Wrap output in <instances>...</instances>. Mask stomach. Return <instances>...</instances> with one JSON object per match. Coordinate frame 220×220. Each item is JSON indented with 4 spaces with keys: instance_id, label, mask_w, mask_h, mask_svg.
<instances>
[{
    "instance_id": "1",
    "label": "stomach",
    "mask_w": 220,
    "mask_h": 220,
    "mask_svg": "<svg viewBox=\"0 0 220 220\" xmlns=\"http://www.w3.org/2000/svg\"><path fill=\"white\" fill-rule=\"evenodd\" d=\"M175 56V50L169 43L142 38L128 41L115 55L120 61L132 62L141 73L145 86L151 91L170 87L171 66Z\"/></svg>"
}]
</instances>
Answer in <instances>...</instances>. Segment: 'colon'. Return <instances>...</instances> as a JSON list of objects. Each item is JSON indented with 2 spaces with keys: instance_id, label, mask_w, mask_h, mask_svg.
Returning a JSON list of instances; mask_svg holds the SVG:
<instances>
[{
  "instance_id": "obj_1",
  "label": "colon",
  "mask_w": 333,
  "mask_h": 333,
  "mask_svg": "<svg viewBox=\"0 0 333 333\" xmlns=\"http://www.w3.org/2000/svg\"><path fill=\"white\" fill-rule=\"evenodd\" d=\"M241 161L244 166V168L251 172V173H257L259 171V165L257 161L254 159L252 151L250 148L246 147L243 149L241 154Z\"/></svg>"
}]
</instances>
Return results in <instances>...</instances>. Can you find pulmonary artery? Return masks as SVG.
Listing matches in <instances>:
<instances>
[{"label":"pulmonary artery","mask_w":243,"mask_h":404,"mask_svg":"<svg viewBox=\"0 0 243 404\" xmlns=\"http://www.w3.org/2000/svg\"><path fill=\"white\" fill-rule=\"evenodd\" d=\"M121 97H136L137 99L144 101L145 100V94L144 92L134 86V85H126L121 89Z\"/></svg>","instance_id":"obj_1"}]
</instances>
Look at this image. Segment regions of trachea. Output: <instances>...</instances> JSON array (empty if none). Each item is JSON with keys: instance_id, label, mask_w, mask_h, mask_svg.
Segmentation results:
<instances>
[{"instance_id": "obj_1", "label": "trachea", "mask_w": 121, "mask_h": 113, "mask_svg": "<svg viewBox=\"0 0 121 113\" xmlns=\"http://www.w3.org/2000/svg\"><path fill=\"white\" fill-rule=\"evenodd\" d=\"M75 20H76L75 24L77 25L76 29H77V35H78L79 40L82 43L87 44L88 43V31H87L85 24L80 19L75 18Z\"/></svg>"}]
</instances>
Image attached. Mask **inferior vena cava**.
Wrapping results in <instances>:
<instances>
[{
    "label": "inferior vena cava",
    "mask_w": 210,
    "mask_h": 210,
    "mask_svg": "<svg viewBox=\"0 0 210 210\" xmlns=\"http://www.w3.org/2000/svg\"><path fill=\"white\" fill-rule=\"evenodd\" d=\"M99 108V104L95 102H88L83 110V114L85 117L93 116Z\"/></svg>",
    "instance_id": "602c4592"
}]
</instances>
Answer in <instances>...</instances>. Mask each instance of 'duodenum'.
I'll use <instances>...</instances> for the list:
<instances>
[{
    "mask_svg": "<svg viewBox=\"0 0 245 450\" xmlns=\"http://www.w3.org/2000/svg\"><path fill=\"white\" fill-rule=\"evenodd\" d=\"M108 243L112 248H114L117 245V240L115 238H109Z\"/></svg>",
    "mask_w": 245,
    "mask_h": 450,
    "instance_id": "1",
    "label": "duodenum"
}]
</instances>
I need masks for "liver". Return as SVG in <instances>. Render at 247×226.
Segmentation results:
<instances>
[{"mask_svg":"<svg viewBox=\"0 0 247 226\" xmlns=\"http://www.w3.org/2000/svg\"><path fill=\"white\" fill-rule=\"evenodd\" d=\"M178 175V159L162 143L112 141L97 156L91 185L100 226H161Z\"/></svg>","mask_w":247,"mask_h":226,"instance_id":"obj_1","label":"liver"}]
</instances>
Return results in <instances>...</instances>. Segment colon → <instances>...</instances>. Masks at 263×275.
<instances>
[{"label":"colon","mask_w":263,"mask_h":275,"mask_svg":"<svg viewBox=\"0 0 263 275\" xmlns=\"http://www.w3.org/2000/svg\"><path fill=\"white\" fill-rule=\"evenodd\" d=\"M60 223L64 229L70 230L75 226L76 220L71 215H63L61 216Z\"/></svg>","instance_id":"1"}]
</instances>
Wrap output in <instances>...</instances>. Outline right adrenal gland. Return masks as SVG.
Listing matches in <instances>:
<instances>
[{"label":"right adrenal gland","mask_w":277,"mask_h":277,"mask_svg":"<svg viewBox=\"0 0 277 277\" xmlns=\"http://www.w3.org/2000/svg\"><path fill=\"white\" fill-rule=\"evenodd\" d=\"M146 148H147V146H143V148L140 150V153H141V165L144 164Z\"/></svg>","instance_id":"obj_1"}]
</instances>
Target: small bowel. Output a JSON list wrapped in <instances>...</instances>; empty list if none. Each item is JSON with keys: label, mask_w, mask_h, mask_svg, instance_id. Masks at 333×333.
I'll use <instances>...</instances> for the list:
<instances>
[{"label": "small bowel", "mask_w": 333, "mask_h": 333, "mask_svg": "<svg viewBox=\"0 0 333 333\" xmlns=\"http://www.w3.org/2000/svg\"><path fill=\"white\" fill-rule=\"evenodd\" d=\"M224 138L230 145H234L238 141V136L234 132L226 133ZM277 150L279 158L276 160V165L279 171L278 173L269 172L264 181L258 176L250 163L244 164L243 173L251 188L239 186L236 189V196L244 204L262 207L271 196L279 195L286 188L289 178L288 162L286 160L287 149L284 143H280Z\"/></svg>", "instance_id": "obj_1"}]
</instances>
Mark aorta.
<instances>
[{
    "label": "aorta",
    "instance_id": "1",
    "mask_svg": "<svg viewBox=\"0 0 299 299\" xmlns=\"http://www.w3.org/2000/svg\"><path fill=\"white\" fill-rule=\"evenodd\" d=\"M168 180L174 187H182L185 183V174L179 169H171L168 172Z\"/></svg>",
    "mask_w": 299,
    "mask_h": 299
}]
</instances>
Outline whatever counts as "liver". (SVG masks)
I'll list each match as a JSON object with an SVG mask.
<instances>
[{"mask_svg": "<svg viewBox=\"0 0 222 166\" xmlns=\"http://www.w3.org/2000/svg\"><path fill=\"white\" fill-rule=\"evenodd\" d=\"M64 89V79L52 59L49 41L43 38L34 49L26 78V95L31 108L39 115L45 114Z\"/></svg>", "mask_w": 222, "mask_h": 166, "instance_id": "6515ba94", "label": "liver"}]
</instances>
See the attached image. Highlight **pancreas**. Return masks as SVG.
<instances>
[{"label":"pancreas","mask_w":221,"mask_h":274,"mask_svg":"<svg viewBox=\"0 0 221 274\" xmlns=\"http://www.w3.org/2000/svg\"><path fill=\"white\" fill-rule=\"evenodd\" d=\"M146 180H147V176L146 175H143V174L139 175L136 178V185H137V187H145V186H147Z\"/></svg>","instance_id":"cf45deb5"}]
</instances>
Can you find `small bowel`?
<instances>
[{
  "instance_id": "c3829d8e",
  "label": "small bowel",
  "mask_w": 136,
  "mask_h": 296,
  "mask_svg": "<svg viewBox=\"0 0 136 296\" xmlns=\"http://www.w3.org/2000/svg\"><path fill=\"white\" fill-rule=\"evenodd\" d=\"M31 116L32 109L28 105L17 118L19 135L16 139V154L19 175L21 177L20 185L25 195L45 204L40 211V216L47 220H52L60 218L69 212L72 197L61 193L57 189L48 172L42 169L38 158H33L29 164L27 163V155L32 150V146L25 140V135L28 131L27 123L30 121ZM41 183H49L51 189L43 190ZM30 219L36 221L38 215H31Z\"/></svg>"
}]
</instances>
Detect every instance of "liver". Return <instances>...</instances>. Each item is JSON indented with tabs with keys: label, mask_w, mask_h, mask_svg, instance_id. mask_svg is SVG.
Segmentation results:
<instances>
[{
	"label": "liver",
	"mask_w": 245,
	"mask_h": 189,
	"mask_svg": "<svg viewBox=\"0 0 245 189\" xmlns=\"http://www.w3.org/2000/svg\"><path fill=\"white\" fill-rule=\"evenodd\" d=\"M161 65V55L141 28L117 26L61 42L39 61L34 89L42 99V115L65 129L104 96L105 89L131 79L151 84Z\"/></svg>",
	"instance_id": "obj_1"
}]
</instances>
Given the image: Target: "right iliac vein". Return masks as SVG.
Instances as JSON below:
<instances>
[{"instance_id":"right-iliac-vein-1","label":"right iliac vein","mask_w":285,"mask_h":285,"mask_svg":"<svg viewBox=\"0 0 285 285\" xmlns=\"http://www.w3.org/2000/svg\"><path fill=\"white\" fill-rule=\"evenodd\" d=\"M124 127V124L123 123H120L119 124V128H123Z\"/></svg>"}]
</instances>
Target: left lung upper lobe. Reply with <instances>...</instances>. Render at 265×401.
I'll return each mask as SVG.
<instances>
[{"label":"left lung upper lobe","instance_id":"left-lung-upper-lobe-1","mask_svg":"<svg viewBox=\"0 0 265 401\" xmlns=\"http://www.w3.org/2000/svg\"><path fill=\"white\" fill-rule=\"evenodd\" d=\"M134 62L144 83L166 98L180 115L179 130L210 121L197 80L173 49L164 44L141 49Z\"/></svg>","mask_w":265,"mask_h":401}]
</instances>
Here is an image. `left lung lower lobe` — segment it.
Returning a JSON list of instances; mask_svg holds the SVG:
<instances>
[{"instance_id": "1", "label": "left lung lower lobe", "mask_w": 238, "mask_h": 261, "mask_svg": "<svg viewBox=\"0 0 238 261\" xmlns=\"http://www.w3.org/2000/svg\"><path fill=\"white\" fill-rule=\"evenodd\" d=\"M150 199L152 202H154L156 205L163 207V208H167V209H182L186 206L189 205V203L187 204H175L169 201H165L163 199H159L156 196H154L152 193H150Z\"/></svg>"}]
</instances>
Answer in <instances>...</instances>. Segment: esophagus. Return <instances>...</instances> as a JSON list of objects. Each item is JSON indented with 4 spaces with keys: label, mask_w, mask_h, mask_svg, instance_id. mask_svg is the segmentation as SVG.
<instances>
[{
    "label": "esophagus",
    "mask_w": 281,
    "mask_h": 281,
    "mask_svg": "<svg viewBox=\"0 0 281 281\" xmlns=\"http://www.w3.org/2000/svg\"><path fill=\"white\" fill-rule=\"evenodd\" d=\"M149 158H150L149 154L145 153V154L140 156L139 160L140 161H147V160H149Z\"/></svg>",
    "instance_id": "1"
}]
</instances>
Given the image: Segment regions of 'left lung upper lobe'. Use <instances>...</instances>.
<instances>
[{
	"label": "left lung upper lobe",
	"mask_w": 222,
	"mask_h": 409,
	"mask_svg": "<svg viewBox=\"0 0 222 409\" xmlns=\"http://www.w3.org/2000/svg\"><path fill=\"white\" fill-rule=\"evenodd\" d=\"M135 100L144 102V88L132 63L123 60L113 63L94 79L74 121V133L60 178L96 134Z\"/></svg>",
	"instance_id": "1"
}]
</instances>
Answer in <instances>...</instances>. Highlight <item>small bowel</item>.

- [What to work on]
Could you rewrite the items starting at the line that contains "Given the image: Segment" and ending at the last item, changing "Highlight" to "Mark" and leaving everything else unchanged?

- [Problem solution]
Given the image: Segment regions of 'left lung upper lobe'. Use <instances>...</instances>.
<instances>
[{
	"label": "left lung upper lobe",
	"mask_w": 222,
	"mask_h": 409,
	"mask_svg": "<svg viewBox=\"0 0 222 409\" xmlns=\"http://www.w3.org/2000/svg\"><path fill=\"white\" fill-rule=\"evenodd\" d=\"M135 100L144 102V88L132 63L123 60L113 63L94 79L74 121V133L60 178L96 134Z\"/></svg>",
	"instance_id": "1"
}]
</instances>
Answer in <instances>...</instances>. Mark <item>small bowel</item>.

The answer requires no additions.